SOURCE DOCUMENT:
*****

Locomotor activity in a novel environment

Locomotor activity was measured in wire mesh cages, 25 (W) × 40 (D) × 18 (H) cm, each equipped with a water bottle and two horizontal photocell beams situated 1 cm from the floor that enabled movements along the long axis of the cage to be registered. Subjects were placed in these cages, which were initially unfamiliar to them, and their activity was recorded for 2 h. All animals were tested in the food-deprived state. Locomotor hyperactivity and reduced body mass gain have previously been part of the phenotype of AcbC-lesioned rats, though without alterations in the consumption of the reinforcer used in the present experiments [22, 24, 38, 39, 41].

Histology

Rats were deeply anaesthetized with pentobarbitone sodium (200 mg/ml, minimum of 1.5 ml i.p.) and perfused transcardially with 0.01 M phosphate-buffered saline (PBS) followed by 4% paraformaldehyde in PBS. Their brains were removed and postfixed in paraformaldehyde before being dehydrated in 20% sucrose for cryoprotection. The brains were sectioned coronally at 60 μm thickness on a freezing microtome and every third section mounted on chromium potassium sulphate/gelatin-coated glass microscope slides and allowed to dry. Sections were passed through a series of ethanol solutions of descending concentration (3 minutes in each of 100%, 95%, and 70% v/v ethanol in water) and stained for ~5 min with cresyl violet. The stain comprises 0.05% w/v aqueous cresyl violet (Raymond A. Lamb Ltd, Eastbourne, UK), 2 mM acetic acid, and 5 mM formic acid in water. Following staining, sections were rinsed in water and 70% ethanol before being differentiated in 95% ethanol. Finally, they were dehydrated and delipidated in 100% ethanol and Histoclear (National Diagnostics, UK) before being cover-slipped using DePeX mounting medium (BDH, UK) and allowed to dry. The sections were used to verify lesion placement and assess the extent of lesion-induced neuronal loss. Lesions were detectable as the absence of visible neurons (cell bodies of the order of 100 μm in diameter with a characteristic shape and appearance), often associated with a degree of tissue collapse (sometimes with consequent ventricular expansion when the lesion was adjacent to a ventricle) and gliosis (visible as the presence of smaller, densely-staining cells).

Data analysis

Data collected by the chamber control programs were imported into a relational database (Microsoft Access 97) for case selection and analysed with SPSS 11. Figures were created with SigmaPlot 2001/v7 and Adobe Illustrator 8. All graphs show group means and error bars are ±1 standard error of the mean (SEM) unless otherwise stated. Count data (e.g. locomotor activity counts), for which variance increases with the mean, were subjected to a square-root transformation prior to any analysis [137]. Homogeneity of variance was verified using Levene's test [138]. General linear models are described as dependent variable = A2 × B cov × (C5 × D cov × S) where A is a between-subjects factor with two levels, B is a between-subjects covariate, C is a within-subjects factor with five levels, and D is a within-subjects covariate; S denotes subjects in designs involving within-subjects factors [139]. For repeated measures analyses, Mauchly's test of sphericity of the covariance matrix was applied [140] and the degrees of freedom corrected to more conservative values by multiplying them by the Huynh-Feldt epsilon for any terms involving factors in which the sphericity assumption was violated [141]. Where multiple comparisons were conducted post hoc following a significant overall ANOVA effect for a factor with more than three levels, p values were corrected using the Šidák correction [142], in which pcorrected = 1 - (1 - puncorrected)nfor n comparisons.

*****

Source texts of formatted documents
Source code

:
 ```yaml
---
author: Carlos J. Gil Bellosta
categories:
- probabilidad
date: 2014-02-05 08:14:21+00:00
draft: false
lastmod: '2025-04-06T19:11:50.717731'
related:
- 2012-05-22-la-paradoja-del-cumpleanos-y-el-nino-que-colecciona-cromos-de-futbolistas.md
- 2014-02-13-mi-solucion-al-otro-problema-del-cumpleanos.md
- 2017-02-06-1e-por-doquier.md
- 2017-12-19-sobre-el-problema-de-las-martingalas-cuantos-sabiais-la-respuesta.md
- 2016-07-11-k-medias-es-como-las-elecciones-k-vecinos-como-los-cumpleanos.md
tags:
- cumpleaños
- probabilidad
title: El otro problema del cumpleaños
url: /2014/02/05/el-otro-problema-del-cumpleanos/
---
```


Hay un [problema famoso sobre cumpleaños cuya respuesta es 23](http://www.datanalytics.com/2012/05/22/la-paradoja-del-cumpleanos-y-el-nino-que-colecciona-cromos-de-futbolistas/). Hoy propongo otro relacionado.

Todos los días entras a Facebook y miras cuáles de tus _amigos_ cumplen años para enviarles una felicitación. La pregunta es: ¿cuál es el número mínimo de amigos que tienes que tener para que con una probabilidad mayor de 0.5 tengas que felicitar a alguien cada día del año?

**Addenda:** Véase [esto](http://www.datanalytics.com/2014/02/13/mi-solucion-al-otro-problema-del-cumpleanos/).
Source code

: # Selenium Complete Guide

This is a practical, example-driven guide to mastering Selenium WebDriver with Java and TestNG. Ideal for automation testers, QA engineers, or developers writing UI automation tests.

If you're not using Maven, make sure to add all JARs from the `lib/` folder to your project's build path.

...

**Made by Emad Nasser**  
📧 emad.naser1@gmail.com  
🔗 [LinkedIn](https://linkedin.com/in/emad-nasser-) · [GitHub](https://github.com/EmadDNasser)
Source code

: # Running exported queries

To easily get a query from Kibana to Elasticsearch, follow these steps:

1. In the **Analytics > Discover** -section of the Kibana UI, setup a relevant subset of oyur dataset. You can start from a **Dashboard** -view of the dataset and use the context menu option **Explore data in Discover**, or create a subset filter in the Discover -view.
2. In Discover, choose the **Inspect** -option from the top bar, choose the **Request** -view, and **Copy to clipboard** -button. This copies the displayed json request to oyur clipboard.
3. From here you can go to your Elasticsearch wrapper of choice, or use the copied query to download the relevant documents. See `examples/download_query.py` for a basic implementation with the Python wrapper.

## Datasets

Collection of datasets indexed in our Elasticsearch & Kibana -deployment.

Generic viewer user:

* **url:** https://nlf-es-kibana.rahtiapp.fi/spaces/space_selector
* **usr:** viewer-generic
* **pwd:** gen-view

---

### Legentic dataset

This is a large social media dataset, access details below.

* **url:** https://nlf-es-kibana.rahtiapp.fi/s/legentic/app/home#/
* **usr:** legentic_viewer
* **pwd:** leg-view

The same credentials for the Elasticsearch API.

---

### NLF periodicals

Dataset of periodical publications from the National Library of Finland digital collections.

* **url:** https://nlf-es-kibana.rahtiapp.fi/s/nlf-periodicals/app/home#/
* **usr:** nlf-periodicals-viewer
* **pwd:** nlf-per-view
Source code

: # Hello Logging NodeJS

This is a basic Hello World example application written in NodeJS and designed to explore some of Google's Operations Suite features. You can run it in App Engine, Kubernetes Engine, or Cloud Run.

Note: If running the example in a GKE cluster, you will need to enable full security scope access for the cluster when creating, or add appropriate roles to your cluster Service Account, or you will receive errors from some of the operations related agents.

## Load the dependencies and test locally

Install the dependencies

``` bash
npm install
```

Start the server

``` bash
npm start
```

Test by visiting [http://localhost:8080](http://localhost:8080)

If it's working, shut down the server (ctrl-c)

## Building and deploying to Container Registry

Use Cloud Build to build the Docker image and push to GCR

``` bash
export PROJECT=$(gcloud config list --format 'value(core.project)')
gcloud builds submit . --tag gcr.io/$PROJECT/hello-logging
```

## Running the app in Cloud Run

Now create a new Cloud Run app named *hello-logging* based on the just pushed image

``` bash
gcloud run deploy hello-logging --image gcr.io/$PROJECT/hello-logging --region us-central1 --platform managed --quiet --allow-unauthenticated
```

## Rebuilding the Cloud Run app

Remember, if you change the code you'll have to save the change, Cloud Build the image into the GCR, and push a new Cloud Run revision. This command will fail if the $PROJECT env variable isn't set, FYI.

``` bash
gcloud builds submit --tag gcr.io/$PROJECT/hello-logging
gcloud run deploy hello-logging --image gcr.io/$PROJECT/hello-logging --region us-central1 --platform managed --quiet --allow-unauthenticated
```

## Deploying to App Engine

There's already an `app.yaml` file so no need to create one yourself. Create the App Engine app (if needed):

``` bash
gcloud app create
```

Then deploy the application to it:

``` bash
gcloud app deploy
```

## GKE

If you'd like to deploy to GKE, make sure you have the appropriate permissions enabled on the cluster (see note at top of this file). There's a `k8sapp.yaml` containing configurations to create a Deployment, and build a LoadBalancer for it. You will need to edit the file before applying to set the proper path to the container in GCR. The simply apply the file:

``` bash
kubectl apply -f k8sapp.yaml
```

*****

PROBLEM REQUIREMENTS:
Answer these questions from the methods text:
(a) For how long was each rat's activity recorded in the cages?
(b) At what thickness were the brains sectioned?
(c) Which test was used to check homogeneity of variance?
These rows come from a different source than the methods text.

WRITTEN ANSWER:
(a) 2 h
(b) 60 μm
(c) Levene's test